Os indiferentes dirão “vida que segue”. A deles, diga-se. Ou, se não indiferentes, mas cínicos, dirão “todo dia morre alguém”. Não foram eles, claro.

Mas a morte deixa de ser uma sequência natural e aceitável da vida quando ela flerta tão intimamente com o descaso. Viver é nossa tarefa essencial, e isso nunca foi uma missão individual. É coletiva. O fato de nos preocuparmos uns com os outros é que nos trouxe até aqui como espécie.

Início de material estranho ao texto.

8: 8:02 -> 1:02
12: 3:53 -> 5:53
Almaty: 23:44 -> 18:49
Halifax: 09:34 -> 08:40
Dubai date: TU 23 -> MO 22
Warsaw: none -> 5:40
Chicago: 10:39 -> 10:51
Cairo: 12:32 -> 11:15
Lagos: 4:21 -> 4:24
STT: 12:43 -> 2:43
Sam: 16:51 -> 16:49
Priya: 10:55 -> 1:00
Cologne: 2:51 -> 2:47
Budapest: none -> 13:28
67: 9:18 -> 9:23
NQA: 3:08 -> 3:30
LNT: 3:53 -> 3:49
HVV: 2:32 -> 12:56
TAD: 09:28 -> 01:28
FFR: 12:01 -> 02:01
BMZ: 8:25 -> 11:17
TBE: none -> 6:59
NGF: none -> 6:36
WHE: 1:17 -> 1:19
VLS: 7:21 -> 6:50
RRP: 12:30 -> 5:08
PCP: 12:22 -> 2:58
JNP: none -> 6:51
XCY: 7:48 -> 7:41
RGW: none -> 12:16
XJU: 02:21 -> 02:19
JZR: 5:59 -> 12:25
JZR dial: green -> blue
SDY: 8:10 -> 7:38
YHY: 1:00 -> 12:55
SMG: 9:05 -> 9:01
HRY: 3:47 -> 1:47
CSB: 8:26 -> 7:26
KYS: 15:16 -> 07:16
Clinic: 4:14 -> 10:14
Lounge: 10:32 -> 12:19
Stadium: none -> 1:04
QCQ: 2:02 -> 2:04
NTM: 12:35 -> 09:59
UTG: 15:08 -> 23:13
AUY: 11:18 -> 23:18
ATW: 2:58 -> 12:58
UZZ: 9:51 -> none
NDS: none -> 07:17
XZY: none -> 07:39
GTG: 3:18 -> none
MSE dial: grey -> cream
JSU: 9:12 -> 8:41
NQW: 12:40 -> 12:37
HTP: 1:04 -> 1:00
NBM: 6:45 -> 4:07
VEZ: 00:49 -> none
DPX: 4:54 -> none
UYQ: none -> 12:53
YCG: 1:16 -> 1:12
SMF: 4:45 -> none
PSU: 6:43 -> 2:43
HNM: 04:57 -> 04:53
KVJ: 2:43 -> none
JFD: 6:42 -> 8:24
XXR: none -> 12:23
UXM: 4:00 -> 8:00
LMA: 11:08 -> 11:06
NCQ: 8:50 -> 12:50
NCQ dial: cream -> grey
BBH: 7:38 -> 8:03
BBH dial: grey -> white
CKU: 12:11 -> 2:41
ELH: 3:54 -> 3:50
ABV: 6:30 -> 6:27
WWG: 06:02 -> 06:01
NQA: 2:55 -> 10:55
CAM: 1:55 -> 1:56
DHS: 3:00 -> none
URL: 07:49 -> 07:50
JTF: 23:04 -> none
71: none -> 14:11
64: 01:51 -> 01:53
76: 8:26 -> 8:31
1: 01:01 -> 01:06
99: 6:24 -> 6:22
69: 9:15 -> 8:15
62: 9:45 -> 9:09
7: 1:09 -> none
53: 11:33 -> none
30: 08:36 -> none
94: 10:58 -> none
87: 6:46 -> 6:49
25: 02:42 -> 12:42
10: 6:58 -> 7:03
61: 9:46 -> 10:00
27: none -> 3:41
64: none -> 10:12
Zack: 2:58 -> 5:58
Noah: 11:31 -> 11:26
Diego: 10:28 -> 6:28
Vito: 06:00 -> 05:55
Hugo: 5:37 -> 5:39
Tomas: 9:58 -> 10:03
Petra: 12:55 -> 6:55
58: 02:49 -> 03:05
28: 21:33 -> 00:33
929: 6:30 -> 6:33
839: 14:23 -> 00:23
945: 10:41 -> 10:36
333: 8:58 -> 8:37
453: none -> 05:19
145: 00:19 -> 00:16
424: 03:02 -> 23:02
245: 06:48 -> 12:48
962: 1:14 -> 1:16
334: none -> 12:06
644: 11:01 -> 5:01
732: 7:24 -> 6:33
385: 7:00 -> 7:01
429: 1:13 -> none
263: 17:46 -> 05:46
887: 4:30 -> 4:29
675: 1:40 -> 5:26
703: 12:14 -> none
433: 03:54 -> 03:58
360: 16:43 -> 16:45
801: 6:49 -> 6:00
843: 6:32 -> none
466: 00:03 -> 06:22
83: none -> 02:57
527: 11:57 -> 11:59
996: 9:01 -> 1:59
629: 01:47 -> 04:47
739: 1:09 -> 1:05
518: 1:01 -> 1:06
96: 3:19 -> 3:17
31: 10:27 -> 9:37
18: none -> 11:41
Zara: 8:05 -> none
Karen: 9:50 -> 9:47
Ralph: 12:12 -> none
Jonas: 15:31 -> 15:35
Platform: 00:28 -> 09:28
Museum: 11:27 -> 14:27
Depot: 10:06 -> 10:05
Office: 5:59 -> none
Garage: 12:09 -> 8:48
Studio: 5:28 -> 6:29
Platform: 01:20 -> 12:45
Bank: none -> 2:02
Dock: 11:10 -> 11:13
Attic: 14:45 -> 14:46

A morte de Sandro, na PNA-2, no último domingo, vítima de acidente de trabalho, é mais uma daquelas que provavelmente não poderão ser atribuídas a uma “fatalidade”. As investigações, das quais participará o coordenador geral do Sindipetro-NF, Tezeu Bezerra, como representante da entidade na comissão, hão de mostrar que aquele instante último poderia ter sido evitado se a segurança no trabalho fosse realmente prioridade entre os gestores. E isso é fácil de prever pelo simples motivo de que sempre é assim no mundo do trabalho, quando se leva a sério a investigação e não se tenta, como inúmeras vezes ocorreu, colocar a culpa na vítima.

Toda tragédia é precedida de uma sequência de avisos, que por sua vez são sintomas de uma série de decisões erradas. Podem ser economias sórdidas com pessoal, podem ser pressões exageradas por produtividade, podem ser treinamentos mal feitos ou deixados de fazer. As causas variam e nunca estão ao alcance do controle solitário da vítima final.

O Silva de Marataízes se foi. Muitos choram a sua partida e este final de ano não será o mesmo entre os seus e entre nós. Os burocratas fingem não ter manchas de sangue nas mãos. Aos que ainda têm coração resta conservar a subversão incômoda da sua memória e, independentemente do sobrenome que tenham, saberem ser Silvas também.